▶ AIM OF THE TASK:
Reproduce the following material line by line, keeping every word, accent, and punctuation mark unchanged.

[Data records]

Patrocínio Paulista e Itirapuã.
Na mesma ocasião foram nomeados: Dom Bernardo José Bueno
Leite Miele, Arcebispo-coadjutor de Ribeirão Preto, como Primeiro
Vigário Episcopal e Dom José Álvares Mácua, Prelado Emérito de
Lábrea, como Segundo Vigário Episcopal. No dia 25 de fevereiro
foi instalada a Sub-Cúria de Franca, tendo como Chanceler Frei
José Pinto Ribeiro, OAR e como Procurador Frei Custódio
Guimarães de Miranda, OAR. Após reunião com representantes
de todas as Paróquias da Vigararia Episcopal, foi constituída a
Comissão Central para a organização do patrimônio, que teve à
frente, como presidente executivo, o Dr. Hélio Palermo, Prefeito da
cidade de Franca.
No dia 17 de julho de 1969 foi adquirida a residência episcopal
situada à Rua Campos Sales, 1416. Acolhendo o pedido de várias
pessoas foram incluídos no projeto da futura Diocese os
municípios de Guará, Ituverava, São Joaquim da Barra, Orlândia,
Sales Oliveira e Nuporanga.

▶ OUTPUT FOR THIS TASK:
Patrocínio Paulista e Itirapuã.
Na mesma ocasião foram nomeados: Dom Bernardo José Bueno
Leite Miele, Arcebispo-coadjutor de Ribeirão Preto, como Primeiro
Vigário Episcopal e Dom José Álvares Mácua, Prelado Emérito de
Lábrea, como Segundo Vigário Episcopal. No dia 25 de fevereiro
foi instalada a Sub-Cúria de Franca, tendo como Chanceler Frei
José Pinto Ribeiro, OAR e como Procurador Frei Custódio
Guimarães de Miranda, OAR. Após reunião com representantes
de todas as Paróquias da Vigararia Episcopal, foi constituída a
Comissão Central para a organização do patrimônio, que teve à
frente, como presidente executivo, o Dr. Hélio Palermo, Prefeito da
cidade de Franca.
No dia 17 de julho de 1969 foi adquirida a residência episcopal
situada à Rua Campos Sales, 1416. Acolhendo o pedido de várias
pessoas foram incluídos no projeto da futura Diocese os
municípios de Guará, Ituverava, São Joaquim da Barra, Orlândia,
Sales Oliveira e Nuporanga.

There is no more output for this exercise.